Mental place son regard à hauteur de ces jeunes, borderline, bipolaires, schizophrènes, qui n’en restent pas moins des ados épris de liberté, d’amour, de connexions… Et si les dialogues sonnent si bien, c’est bien sûr grâce à l’écriture fulgurante des scénaristes, mais aussi et surtout parce que ces jeunes acteur·ice·s se les sont appropriés. Forcément, tout de suite, ça sonne mieux.

Ce casting, c’est l’arme secrète de Mental : Alicia Hava (Mélodie), Louis Peres (Simon), Lauréna Thellier (Estelle) et Constantin Vidal (Marvin) sont incroyables de justesse, de fraîcheur et de vulnérabilité. Ils font vivre et grandir leurs personnages respectifs tout au long des 10 épisodes qui composent cette saison 1 en nous offrant, chacun·e à leur façon, des performances remarquables.
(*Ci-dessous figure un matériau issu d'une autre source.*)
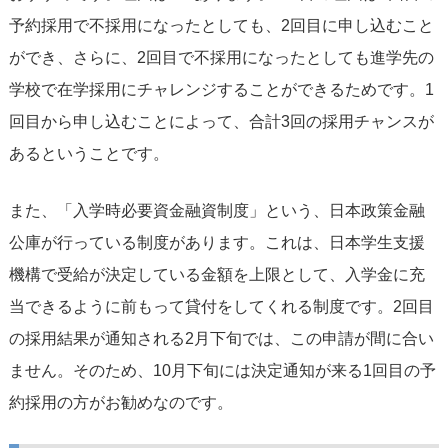
予約採用で不採用になったとしても、2回目に申し込むこと
ができ、さらに、2回目で不採用になったとしても進学先の
学校で在学採用にチャレンジすることができるためです。1
回目から申し込むことによって、合計3回の採用チャンスが
あるということです。
また、「入学時必要資金融資制度」という、日本政策金融
公庫が行っている制度があります。これは、日本学生支援
機構で受給が決定している金額を上限として、入学金に充
当できるように前もって貸付をしてくれる制度です。2回目
の採用結果が通知される2月下旬では、この申請が間に合い
ません。そのため、10月下旬には決定通知が来る1回目の予
約採用の方がお勧めなのです。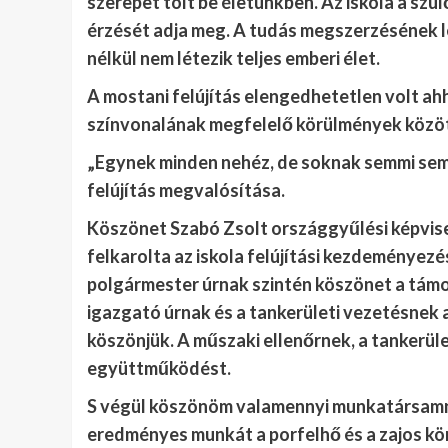
szerepet tölt be életünkben. Az iskola a szül
érzését adja meg. A tudás megszerzésének le
nélkül nem létezik teljes emberi élet.
A mostani felújítás elengedhetetlen volt ahh
színvonalának megfelelő körülmények közö
„Egynek minden nehéz, de soknak semmi sem
felújítás megvalósítása.
Köszönet Szabó Zsolt országgyűlési képvis
felkarolta az iskola felújítási kezdeményezé
polgármester úrnak szintén köszönet a tám
igazgató úrnak és a tankerületi vezetésnek
köszönjük. A műszaki ellenőrnek, a tankerül
együttműködést.
S végül köszönöm valamennyi munkatársamnak
eredményes munkát a porfelhő és a zajos kör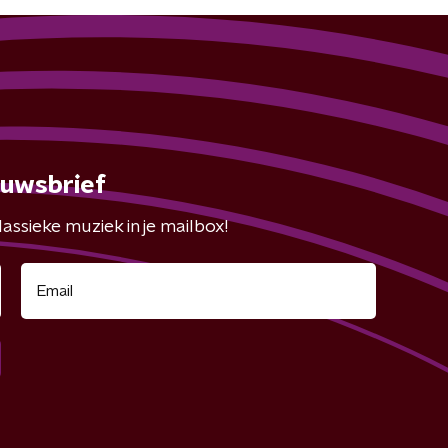
euwsbrief
assieke muziek in je mailbox!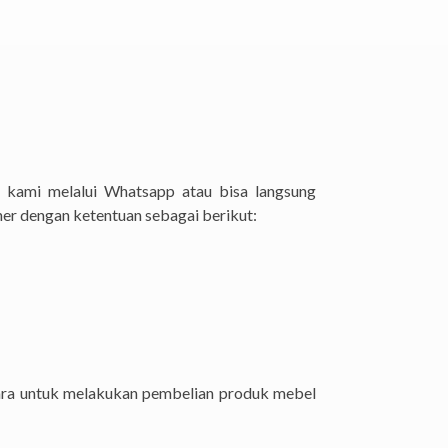
 kami melalui Whatsapp atau bisa langsung
er dengan ketentuan sebagai berikut:
ara untuk melakukan pembelian produk mebel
L’autre atout de la série, c’est sa réalisation inspirée que l’on doit à Slimane-Baptiste Berhoun, qui avait déjà élevé la mise en scène des Engagés, autre websérie de France.tv Slash, en saison 2. Ici, le réalisateur est parvenu à représenter, avec inventivité et bienveillance, ce qu’il se passe dans la tête de ces ados. Comment montre-t-on la paranoïa, ou une crise d’angoisse, un passage dépressif ou maniaque ? Pour être le plus juste possible, la production a su s’entourer.

Scénaristes et cast ont pu rencontrer des patients, des soignants. Ils ont même visité des cliniques psy, assisté à des groupes de parole et ont consulté des pédopsychiatres pour ne jamais trahir leur sujet. Jamais encore une série française n’avait si bien dépeint les troubles mentaux et ce qu’il se passe entre les murs d’une institution psychiatrique. Elle a su créer des personnages instantanément attachants, lumineux et complexes, en jonglant entre la comédie et le drame sans jamais tomber dans le pathos ou le misérabilisme. Ce que Mental nous donne à voir est aussi rare que précieux.

Mental, qui a reçu le prix de la meilleure série en 26 minutes au dernier Festival de la fiction TV de La Rochelle, est disponible sur France.tv Slash.